**What you will do**
Every line containing the word "down" is to be copied from the data below.

== Segment start ==

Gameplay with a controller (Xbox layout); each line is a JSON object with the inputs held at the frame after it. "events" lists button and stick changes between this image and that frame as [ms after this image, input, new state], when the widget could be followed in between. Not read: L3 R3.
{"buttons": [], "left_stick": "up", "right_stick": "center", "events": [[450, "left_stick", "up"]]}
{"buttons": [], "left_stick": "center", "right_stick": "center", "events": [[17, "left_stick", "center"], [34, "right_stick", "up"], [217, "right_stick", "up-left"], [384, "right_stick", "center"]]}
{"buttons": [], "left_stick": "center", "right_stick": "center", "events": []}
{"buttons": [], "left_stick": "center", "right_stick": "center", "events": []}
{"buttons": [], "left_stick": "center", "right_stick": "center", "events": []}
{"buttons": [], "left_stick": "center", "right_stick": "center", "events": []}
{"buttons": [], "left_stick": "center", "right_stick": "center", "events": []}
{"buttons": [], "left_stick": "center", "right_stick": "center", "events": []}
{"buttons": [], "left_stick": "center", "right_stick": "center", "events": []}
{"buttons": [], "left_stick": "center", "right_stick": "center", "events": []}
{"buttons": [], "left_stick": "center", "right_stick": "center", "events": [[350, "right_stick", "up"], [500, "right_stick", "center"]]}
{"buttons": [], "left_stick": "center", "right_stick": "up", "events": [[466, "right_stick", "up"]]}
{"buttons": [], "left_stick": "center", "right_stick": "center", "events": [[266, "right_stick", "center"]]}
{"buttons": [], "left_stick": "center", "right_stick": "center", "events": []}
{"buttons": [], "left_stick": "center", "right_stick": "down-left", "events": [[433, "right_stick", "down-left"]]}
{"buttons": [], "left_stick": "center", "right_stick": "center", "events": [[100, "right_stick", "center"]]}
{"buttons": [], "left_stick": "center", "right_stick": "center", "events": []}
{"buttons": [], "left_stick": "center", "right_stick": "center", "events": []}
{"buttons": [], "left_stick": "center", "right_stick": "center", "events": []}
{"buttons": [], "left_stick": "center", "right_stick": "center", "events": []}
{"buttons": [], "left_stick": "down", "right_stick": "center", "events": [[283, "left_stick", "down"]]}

== Segment end ==

**Response below**
{"buttons": [], "left_stick": "center", "right_stick": "down-left", "events": [[433, "right_stick", "down-left"]]}
{"buttons": [], "left_stick": "down", "right_stick": "center", "events": [[283, "left_stick", "down"]]}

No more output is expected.